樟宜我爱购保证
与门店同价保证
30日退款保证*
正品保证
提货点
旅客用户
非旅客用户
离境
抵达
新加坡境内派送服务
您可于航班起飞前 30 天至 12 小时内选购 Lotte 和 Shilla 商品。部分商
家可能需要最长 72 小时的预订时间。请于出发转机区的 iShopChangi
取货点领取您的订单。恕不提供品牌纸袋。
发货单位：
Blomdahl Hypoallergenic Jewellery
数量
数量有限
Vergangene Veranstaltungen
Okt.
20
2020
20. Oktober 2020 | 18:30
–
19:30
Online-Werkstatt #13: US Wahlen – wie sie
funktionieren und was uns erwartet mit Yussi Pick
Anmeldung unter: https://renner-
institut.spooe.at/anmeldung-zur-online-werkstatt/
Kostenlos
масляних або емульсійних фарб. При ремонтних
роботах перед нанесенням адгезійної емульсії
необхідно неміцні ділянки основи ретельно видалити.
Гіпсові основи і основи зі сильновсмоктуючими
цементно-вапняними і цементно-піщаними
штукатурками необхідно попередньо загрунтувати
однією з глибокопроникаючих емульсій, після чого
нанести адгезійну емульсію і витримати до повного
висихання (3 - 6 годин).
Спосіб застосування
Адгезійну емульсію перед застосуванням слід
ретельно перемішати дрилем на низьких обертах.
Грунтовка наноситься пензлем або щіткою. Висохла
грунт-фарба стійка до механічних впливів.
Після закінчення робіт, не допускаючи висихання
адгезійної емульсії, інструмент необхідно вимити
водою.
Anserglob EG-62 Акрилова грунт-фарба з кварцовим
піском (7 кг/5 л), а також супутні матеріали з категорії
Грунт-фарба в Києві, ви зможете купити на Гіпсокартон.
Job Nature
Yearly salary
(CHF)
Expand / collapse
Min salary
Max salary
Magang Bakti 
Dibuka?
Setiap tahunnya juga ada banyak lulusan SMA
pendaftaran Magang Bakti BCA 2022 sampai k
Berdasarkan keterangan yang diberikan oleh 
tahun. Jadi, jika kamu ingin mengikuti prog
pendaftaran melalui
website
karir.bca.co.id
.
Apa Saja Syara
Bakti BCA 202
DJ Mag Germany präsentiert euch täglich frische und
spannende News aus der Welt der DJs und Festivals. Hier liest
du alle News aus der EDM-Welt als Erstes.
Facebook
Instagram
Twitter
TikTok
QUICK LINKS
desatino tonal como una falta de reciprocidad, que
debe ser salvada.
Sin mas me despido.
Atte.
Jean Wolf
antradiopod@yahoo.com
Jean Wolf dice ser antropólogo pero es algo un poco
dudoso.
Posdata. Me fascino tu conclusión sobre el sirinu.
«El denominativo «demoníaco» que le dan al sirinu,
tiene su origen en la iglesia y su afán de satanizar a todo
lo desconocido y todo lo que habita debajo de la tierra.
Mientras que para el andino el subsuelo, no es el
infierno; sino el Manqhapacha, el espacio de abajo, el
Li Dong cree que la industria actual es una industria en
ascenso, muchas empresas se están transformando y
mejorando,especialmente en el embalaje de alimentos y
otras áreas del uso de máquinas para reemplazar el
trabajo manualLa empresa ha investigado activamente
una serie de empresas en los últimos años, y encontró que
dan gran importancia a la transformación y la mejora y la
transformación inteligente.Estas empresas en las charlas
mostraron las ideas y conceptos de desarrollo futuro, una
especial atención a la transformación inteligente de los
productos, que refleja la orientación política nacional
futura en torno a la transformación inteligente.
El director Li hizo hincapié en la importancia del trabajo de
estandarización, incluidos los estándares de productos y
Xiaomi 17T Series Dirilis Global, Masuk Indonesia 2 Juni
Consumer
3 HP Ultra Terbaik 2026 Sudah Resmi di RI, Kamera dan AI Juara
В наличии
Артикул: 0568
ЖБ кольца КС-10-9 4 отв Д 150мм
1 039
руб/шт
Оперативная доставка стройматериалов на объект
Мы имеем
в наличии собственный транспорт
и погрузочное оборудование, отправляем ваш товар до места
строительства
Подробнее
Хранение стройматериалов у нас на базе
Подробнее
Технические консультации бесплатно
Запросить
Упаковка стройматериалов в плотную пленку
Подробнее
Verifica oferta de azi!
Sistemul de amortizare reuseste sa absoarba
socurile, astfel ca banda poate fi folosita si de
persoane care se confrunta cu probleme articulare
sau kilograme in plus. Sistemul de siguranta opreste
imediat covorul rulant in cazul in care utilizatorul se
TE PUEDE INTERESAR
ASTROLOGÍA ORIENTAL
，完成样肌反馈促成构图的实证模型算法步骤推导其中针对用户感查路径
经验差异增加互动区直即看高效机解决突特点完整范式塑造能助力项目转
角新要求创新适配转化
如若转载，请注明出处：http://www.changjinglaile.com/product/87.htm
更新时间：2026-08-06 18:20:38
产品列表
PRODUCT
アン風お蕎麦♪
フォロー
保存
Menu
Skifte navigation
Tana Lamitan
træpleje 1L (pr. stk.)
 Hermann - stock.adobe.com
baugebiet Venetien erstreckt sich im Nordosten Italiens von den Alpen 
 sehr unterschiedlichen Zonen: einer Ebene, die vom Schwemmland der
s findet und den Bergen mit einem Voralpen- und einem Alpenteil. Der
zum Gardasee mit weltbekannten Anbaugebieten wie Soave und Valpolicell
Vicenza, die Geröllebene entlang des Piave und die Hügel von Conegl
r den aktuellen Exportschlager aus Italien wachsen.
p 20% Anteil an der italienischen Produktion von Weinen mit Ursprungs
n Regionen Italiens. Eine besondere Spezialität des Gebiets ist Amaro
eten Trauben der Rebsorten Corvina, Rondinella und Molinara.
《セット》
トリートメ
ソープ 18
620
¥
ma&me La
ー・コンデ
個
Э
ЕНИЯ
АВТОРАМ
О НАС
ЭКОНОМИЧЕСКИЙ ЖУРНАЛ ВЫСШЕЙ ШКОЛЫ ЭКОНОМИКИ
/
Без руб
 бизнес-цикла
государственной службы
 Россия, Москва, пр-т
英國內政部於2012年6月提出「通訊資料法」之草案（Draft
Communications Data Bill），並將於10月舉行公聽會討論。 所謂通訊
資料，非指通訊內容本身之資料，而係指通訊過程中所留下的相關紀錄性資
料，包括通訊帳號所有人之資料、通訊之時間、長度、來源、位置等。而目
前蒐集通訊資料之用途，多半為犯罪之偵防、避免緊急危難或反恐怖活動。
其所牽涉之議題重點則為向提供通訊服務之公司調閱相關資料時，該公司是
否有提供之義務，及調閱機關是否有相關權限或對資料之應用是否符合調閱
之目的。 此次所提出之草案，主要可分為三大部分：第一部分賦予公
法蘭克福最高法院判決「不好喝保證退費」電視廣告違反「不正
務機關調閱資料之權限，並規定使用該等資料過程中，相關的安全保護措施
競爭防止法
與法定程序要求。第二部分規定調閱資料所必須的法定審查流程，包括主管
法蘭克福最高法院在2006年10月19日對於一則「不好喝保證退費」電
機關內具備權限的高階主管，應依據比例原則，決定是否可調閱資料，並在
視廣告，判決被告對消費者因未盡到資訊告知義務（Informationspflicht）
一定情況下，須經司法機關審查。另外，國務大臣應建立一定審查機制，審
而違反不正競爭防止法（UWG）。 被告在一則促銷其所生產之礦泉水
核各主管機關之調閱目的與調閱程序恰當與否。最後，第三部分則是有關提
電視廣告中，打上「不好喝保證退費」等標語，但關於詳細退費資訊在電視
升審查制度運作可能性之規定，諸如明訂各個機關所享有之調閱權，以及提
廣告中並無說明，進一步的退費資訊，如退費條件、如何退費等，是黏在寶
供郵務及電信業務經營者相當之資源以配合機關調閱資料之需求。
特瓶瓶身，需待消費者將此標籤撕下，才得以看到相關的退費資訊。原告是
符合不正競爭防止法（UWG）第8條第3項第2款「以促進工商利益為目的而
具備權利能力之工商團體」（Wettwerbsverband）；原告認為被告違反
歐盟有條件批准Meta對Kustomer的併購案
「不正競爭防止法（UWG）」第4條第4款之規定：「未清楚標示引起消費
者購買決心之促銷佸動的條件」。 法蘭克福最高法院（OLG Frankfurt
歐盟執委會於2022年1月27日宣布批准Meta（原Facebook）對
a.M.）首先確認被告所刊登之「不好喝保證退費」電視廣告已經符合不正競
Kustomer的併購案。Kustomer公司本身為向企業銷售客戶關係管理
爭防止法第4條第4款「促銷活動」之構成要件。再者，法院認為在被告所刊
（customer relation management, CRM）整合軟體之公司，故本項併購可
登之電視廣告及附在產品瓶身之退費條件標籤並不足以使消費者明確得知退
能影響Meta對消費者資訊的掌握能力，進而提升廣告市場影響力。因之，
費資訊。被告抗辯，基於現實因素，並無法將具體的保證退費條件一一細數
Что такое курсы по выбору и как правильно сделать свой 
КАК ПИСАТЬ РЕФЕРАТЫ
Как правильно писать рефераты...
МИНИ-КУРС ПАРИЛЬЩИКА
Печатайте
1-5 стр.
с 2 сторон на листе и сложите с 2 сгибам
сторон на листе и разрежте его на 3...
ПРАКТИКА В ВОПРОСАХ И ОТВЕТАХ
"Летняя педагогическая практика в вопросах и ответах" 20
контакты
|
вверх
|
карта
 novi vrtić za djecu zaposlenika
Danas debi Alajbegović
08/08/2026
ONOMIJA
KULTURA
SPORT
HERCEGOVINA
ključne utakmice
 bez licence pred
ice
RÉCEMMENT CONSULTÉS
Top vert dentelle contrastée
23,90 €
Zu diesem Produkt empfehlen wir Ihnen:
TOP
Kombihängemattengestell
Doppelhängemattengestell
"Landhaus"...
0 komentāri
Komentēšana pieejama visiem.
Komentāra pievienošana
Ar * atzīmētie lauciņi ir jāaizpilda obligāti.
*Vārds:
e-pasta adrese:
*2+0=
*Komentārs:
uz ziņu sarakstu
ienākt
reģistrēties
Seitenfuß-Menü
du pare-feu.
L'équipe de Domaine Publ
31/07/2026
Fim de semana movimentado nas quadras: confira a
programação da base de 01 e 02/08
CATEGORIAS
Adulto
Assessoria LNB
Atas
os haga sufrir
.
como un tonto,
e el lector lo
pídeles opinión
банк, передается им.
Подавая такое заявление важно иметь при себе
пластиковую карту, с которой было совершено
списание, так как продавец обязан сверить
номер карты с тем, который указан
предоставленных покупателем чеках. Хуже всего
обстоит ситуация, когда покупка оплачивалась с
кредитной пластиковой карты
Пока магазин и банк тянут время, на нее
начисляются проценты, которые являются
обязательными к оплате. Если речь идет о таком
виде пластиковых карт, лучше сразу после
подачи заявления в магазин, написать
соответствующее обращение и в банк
________
## What needs to be done
Reproduce the records from the start through the line containing "масляних або емульсійних фарб. При ремонтних", both ends included, with every line unchanged.

## Answer space
樟宜我爱购保证
与门店同价保证
30日退款保证*
正品保证
提货点
旅客用户
非旅客用户
离境
抵达
新加坡境内派送服务
您可于航班起飞前 30 天至 12 小时内选购 Lotte 和 Shilla 商品。部分商
家可能需要最长 72 小时的预订时间。请于出发转机区的 iShopChangi
取货点领取您的订单。恕不提供品牌纸袋。
发货单位：
Blomdahl Hypoallergenic Jewellery
数量
数量有限
Vergangene Veranstaltungen
Okt.
20
2020
20. Oktober 2020 | 18:30
–
19:30
Online-Werkstatt #13: US Wahlen – wie sie
funktionieren und was uns erwartet mit Yussi Pick
Anmeldung unter: https://renner-
institut.spooe.at/anmeldung-zur-online-werkstatt/
Kostenlos
масляних або емульсійних фарб. При ремонтних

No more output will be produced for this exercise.